Mortgage Terms vary and in today's highly competitive market, real estate specialists are very creative in customizing packages for their clients. Deciding what is suitable for you can be difficult and requires the guidance of an experienced mortgage specialist.
Some of the things to consider before choosing a mortgage term include:
- How long do you plan to live in the house
- How much money can you afford for a mortgage each month on your current salary that will leave
- enough to care for your family leaving enough over for savings, retirement or emergencies
- How secure is your present job
- How does the pay-off date for your mortgage fit in with your financial goals
- How many children to put through college
- What other high cost investment will you need to make in the near future e.g. a new car
Below is some helpful information to assist you in making a decision.
Types of Mortgage Terms available include Long Term and Short Term.

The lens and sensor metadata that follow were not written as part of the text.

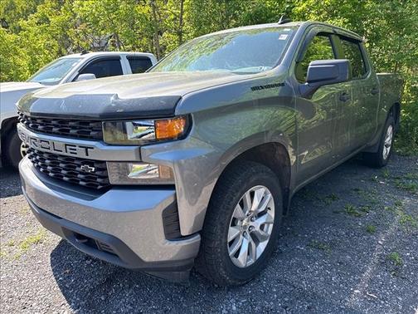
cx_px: 209
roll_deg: -0.4
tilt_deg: -9.4
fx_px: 290
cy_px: 157
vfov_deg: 56.8
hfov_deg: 71.6
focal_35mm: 24
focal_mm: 6.76
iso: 100
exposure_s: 1/1174
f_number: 1.78
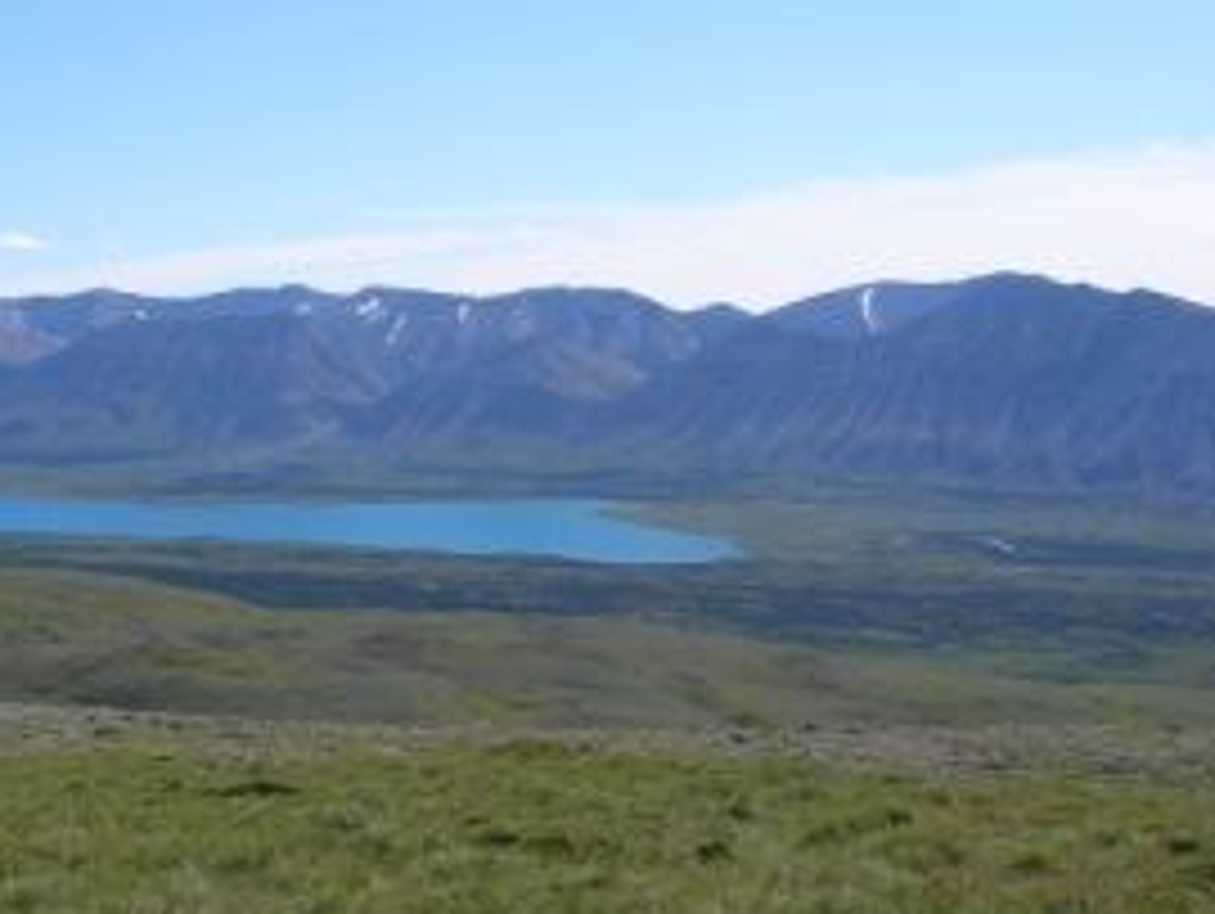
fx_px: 2213
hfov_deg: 30.3
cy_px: 504
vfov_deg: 23.3
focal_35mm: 63
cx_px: 346
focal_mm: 7.8
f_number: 4.8
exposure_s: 1/654
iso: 64
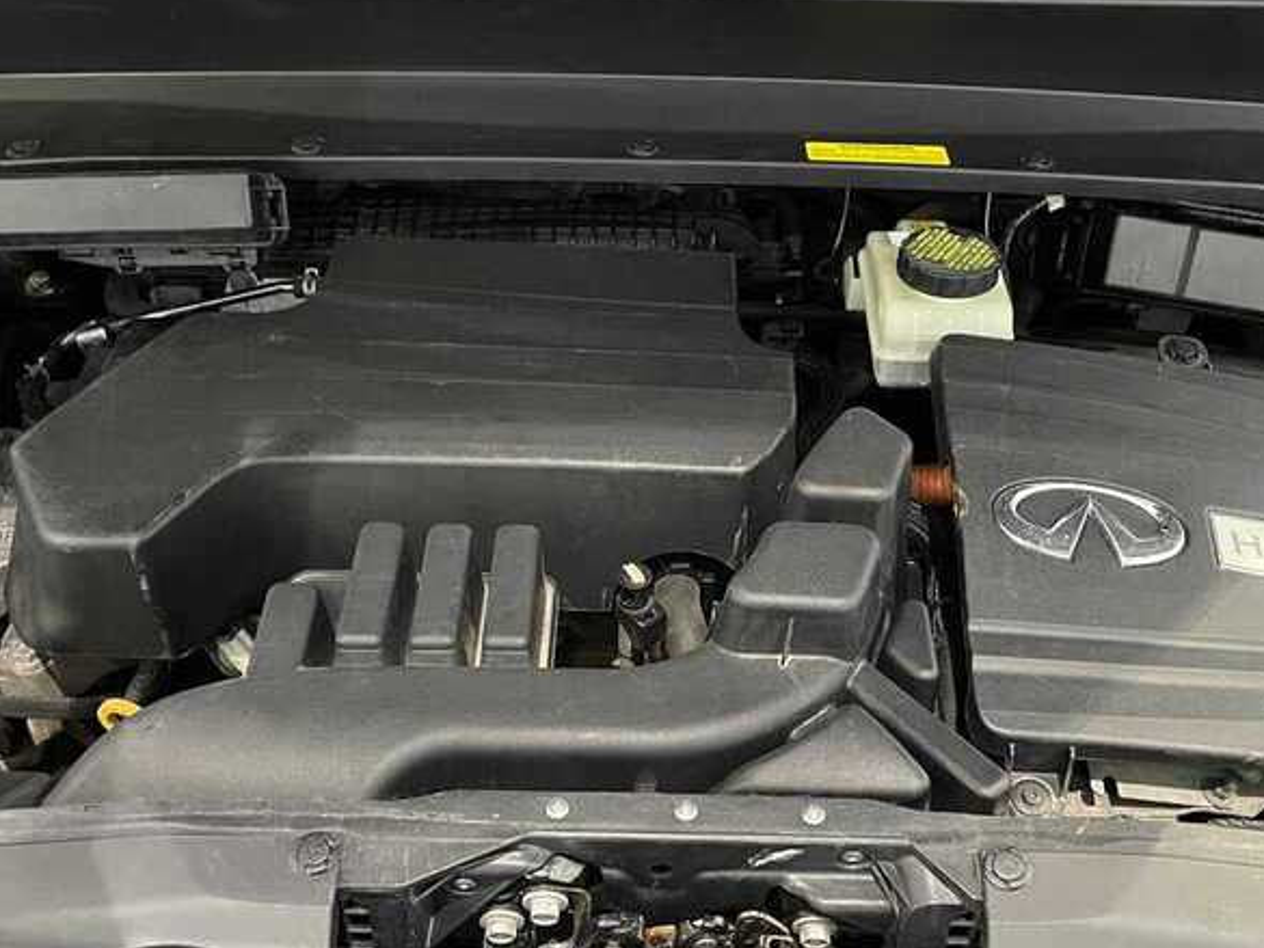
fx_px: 1461
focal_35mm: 40
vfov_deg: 35.4
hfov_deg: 46.8
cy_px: 679
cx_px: 659
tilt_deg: -47.6
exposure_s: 1/25
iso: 500
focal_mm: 4.2
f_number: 1.6
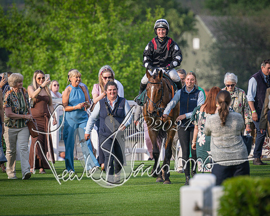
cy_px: 101
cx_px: 159
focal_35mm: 557
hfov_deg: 3.5
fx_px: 4452
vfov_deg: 2.8
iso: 400
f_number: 4
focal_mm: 250
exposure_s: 1/1600
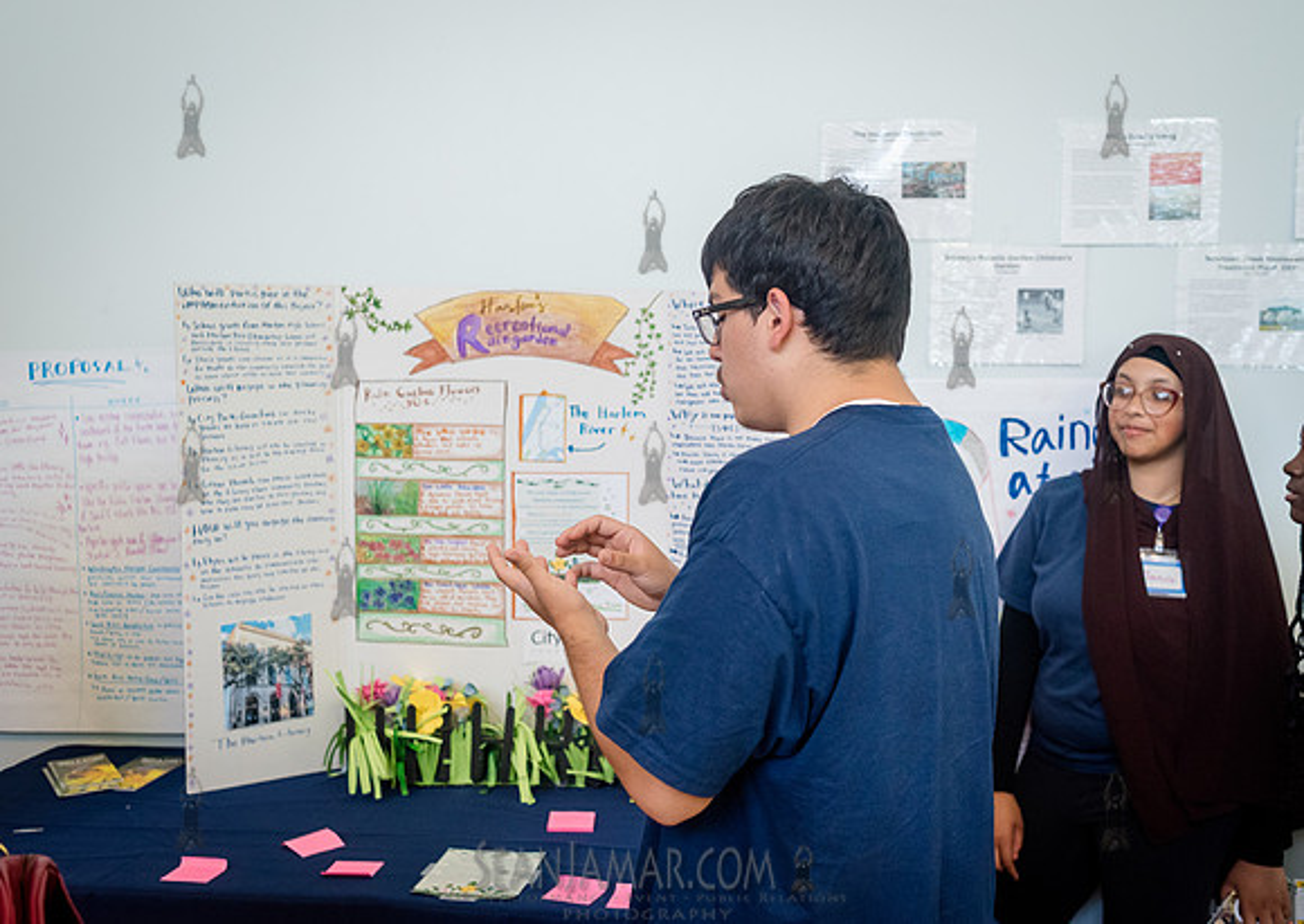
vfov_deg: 37.1
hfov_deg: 50.7
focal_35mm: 37
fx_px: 1375
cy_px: 462
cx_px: 693
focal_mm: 35
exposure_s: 1/500
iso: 4000
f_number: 4
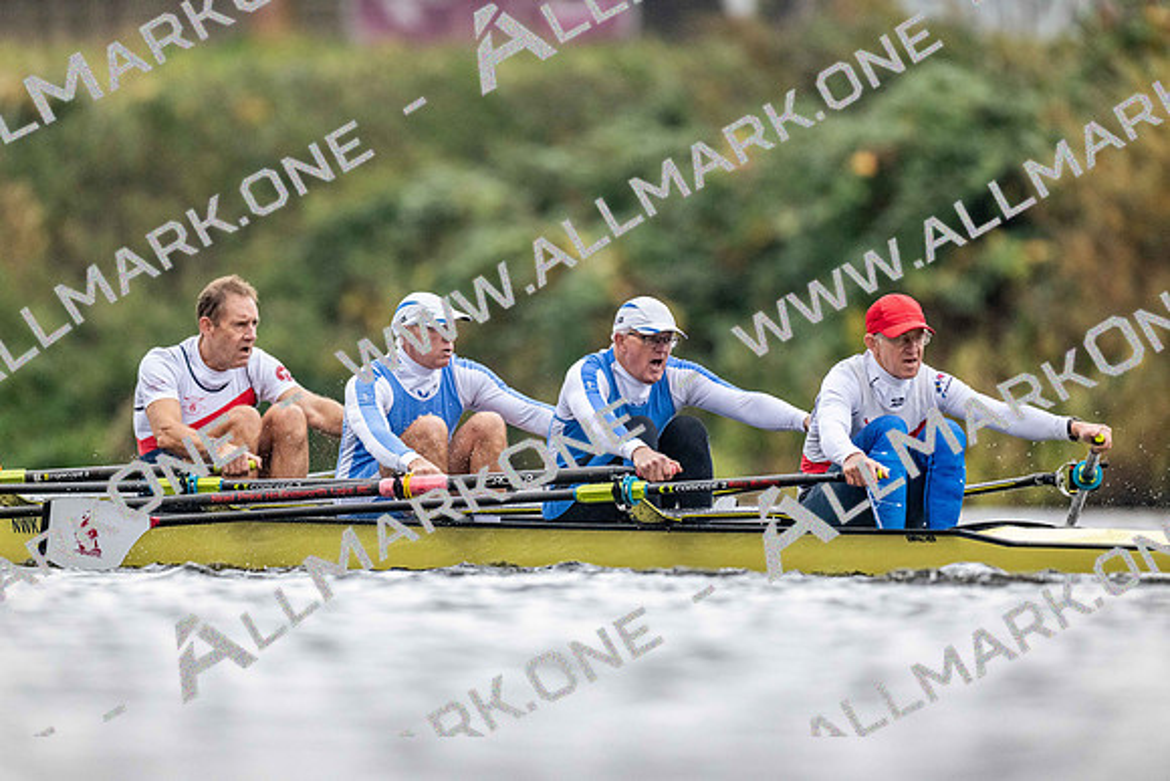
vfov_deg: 2.3
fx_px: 19504
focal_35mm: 600
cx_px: 585
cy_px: 390
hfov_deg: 3.4
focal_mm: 600
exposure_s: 1/2500
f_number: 4
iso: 4000
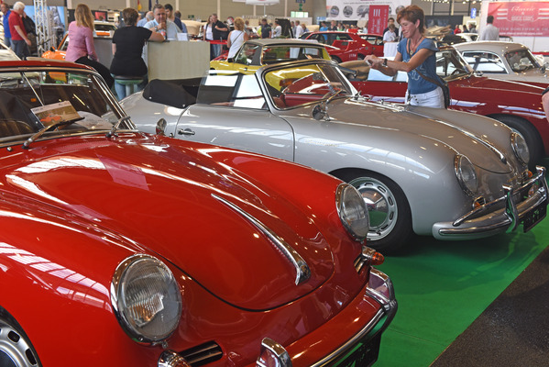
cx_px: 274
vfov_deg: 29.9
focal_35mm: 45
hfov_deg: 43.6
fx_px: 687
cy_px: 184
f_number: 6.3
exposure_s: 1/125
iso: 1000
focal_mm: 45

Long Term Mortgage: Formerly a 30 year plan was thought to be the ultimate as it provided a low interest rate, with low monthly payments and time to refinance to accommodate changes which may occur along the way. Choosing this would leave you more disposable income which you could use to lock into a savings account or to take care of emergencies.
Because the term is for a longer period it is easier to get approved and offers the choice of a more expensive home. Another benefit for long term mortgage is the fixed interest rate which does not change throughout the term period. In this season of low interest rates the shrewd mortgage specialist can secure you a significantly low rate for the life of the loan.
Short Term Mortgage of10- 15 -20 years. This too was widely recommended with the premise that you could easily renew when the term ended. This too has many benefits as well, among them the opportunity to lock in on a low interest rate offered and build up your home equity faster.
The disadvantage to this is a higher monthly payment, however if that is taken into consideration from the beginning it may prove beneficial. Also low interest rates will not last forever and at the end of the term the rate could possibly increase. This may cause added difficulties along with the already high monthly payments if your financial situation has changed.
Often adjustable mortgage rates (ARM) are used in short term mortgages. These though attractive at first are based on certain indexes which include treasury bills, or Federal Housing Finance Board Average mortgage rates. As these fluctuate your mortgage rate will adjust to compensate.
Both Long Term Mortgage and Short Term offer the home owner the choice of refinancing should a change in financial status occur. Knowing the pros and cons of both, the option is yours which of the two will best suit you, your family and style of living.